A Disney é um negócio real, complexo e extremamente bem-sucedido. O que faço é extrair seus princípios de gestão da experiência e adaptá-los à realidade de empresas que operam em outros cenários, com outros recursos, outros desafios e outras estruturas.

Guestologia só faz sentido quando gera decisão, clareza e resultado. Caso contrário, vira discurso — e discurso não sustenta negócio.

Empresas pequenas, médias ou grandes. Negócios que não têm castelos, mas têm clientes. Lideranças que não trabalham com personagens, mas com pessoas. Mulheres e mães que empreendem enquanto equilibram múltiplos papéis e precisam de uma gestão que funcione na vida real — não apenas no discurso. Homens que entendem que alta performance pode ser construída a partir da disrupção.

Porque encantamento não é sobre o tamanho da empresa. É sobre consciência de gestão.

E é importante dizer algo que nem sempre é dito com clareza: encantamento dá dinheiro.

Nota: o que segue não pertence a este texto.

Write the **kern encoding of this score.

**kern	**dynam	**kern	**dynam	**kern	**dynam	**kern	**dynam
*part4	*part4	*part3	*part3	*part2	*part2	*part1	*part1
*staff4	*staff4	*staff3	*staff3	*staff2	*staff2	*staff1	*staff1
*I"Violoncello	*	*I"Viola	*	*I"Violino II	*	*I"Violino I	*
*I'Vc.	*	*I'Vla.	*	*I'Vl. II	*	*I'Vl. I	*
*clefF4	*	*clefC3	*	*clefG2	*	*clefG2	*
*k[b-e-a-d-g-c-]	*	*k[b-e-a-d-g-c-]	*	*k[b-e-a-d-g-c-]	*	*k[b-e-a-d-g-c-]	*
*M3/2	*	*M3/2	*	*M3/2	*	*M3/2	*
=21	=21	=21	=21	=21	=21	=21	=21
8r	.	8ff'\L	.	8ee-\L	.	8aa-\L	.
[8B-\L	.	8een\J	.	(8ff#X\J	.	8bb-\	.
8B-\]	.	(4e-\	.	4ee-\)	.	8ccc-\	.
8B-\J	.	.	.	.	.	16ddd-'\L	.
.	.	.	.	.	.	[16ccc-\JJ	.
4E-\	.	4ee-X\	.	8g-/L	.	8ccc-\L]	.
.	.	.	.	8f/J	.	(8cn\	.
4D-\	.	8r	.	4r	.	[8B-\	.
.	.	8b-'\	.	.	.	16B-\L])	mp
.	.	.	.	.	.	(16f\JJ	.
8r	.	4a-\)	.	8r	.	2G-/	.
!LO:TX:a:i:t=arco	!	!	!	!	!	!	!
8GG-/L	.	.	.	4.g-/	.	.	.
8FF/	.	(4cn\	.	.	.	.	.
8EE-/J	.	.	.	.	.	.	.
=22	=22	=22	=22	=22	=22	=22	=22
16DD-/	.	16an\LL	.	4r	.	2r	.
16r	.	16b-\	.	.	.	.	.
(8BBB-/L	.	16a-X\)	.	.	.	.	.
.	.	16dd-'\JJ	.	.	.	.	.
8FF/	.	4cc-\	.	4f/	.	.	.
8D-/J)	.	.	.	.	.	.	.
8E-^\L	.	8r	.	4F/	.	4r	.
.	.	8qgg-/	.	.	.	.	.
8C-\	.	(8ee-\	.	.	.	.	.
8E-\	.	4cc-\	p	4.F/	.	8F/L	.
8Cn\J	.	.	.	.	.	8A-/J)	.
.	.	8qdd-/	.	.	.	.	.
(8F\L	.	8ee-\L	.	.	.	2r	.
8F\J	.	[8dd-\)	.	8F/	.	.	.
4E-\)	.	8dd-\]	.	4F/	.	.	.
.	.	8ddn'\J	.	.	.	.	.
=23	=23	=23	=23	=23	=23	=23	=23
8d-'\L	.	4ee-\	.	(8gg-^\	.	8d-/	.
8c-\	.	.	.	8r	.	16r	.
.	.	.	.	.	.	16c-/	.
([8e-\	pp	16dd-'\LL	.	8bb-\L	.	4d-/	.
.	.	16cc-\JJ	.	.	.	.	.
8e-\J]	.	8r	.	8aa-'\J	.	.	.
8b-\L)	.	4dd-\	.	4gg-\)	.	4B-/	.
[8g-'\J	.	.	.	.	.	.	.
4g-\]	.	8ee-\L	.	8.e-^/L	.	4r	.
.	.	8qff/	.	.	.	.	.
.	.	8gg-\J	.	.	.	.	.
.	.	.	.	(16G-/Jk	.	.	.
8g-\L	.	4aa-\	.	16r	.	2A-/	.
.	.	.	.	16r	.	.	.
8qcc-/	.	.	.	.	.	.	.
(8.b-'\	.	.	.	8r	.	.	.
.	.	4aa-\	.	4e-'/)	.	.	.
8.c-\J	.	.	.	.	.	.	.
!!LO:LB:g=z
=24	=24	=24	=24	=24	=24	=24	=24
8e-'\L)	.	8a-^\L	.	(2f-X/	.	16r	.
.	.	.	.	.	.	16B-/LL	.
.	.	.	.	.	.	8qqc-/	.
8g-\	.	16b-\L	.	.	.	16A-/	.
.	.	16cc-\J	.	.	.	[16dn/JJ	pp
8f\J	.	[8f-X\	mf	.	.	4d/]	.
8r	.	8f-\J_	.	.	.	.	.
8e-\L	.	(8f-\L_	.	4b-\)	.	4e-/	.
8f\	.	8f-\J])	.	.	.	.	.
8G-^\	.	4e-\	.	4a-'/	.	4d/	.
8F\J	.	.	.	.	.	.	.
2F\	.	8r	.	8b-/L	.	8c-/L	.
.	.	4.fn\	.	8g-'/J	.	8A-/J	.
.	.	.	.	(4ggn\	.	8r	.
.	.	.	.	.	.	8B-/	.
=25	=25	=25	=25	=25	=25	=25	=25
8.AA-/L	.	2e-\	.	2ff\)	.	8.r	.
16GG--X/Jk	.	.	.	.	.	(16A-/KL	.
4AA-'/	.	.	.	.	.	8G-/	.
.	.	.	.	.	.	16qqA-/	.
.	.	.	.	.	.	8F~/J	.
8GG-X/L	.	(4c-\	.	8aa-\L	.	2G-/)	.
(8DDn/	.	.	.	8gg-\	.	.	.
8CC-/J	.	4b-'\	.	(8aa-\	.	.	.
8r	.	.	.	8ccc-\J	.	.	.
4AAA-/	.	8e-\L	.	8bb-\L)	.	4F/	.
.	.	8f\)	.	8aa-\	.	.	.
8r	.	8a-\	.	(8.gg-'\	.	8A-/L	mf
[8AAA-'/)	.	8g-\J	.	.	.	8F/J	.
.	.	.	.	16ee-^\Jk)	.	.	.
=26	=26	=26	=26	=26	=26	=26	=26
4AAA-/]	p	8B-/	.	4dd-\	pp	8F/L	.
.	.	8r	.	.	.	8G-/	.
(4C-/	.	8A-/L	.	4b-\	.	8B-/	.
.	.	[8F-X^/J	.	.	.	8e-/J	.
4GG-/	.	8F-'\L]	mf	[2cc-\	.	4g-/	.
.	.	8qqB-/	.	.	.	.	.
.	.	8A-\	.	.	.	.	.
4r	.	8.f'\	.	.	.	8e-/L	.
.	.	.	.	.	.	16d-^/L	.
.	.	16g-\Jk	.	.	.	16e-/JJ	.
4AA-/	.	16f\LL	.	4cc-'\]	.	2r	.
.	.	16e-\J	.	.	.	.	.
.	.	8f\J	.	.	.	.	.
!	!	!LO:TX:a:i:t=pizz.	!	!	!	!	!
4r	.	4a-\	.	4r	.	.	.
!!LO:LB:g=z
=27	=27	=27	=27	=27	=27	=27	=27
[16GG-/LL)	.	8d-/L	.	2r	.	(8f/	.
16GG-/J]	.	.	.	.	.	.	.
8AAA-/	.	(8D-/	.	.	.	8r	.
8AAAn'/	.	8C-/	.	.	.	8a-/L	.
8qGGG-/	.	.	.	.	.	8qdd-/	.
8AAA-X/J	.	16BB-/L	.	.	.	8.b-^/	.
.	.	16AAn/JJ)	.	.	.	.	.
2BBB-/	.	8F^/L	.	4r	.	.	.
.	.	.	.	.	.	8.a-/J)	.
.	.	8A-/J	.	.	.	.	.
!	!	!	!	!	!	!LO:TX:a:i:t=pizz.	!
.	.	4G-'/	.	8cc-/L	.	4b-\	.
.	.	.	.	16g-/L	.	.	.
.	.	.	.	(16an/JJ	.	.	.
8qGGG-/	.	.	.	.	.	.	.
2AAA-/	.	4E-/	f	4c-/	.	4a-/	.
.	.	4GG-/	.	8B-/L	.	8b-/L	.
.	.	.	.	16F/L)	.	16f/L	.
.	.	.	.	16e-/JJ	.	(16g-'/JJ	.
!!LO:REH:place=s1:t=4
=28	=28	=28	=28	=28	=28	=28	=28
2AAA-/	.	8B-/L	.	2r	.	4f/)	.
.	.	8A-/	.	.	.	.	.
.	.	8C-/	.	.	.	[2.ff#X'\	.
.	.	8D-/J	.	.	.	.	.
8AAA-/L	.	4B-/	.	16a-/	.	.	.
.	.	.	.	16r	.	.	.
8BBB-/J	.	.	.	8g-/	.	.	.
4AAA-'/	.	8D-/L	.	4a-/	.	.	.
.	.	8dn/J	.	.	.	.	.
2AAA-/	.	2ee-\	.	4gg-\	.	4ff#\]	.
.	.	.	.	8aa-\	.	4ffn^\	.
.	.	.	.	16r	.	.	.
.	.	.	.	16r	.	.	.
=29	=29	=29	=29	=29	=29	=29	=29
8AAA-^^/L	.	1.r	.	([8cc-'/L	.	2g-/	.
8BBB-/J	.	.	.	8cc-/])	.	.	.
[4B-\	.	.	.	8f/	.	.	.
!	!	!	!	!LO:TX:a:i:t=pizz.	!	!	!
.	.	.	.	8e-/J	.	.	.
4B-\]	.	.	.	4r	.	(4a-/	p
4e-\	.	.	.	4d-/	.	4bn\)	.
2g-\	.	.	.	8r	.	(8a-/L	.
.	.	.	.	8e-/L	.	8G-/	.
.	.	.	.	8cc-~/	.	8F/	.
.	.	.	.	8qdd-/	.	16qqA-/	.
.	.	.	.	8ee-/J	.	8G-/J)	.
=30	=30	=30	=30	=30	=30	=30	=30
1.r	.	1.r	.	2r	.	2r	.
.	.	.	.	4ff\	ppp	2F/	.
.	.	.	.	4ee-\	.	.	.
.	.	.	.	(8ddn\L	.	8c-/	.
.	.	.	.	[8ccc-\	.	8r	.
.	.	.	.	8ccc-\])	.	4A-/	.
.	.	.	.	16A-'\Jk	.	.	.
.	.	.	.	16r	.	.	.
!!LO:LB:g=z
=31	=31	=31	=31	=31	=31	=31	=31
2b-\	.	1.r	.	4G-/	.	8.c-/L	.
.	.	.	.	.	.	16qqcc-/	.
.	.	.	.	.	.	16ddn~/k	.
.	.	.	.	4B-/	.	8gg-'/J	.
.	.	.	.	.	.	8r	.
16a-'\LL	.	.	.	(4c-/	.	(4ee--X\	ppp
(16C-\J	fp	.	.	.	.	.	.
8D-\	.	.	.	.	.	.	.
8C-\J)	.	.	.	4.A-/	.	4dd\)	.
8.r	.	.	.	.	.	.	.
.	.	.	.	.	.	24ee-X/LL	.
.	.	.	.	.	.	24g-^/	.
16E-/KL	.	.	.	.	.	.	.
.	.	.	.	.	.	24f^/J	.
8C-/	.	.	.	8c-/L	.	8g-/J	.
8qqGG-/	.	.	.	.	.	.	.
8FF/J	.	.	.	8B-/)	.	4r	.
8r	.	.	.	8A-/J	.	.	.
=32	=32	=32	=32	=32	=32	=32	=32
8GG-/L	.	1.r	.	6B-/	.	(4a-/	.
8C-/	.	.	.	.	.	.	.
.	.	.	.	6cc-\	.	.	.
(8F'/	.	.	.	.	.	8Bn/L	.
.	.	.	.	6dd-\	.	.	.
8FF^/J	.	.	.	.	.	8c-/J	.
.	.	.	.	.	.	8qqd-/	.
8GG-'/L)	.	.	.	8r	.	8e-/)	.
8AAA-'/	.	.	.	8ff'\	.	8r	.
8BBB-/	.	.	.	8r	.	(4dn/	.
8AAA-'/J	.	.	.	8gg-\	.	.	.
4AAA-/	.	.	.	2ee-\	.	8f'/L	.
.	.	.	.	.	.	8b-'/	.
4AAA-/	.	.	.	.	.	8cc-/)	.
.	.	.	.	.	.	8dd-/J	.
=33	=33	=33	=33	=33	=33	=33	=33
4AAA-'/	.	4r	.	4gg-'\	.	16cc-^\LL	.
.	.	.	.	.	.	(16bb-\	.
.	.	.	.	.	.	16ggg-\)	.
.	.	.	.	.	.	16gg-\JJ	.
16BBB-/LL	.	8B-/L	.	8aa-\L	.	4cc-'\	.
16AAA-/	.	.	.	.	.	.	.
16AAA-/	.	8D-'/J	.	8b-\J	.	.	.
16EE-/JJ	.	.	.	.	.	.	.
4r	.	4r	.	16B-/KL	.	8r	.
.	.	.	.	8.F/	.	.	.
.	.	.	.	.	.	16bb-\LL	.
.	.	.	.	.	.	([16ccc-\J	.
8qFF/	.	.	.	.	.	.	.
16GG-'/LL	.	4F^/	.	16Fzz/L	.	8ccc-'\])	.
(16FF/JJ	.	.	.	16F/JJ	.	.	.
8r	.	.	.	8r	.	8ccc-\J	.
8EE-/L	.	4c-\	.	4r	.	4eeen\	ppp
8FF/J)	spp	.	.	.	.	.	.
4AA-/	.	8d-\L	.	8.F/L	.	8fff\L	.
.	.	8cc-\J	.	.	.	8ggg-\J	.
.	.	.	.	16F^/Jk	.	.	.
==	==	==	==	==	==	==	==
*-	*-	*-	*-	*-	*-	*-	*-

Quando estruturado como modelo de gestão, o encantamento deixa de ser custo e passa a ser proteção de faturamento. Ele reduz desperdícios invisíveis, evita retrabalho, diminui rupturas na experiência e impede que dinheiro seja deixado na mesa todos os dias — seja pela perda de clientes, pela desorganização interna ou pela falta de intencionalidade nas decisões.

Mais do que gerar impacto imediato, o encantamento cria resultado sustentável. Fortalece marcas, aumenta recorrência, constrói reputação e sustenta crescimento financeiro ao longo do tempo.

Nesta coluna, vou falar sobre liderança, empreendedorismo e decisões que moldam culturas organizacionais. Vou falar sobre como a experiência não começa no cliente, mas na forma como se pensa, se lidera e se estrutura um negócio. Vou falar sobre encantamento como estratégia — não como adorno.

Porque você não precisa de um castelo para encantar.

Precisa de clareza, método e escolhas bem feitas.

Quando encantamento vira gestão, deixa de ser discurso inspirador.

E passa a ser fundamento de negócios mais humanos — e mais lucrativos.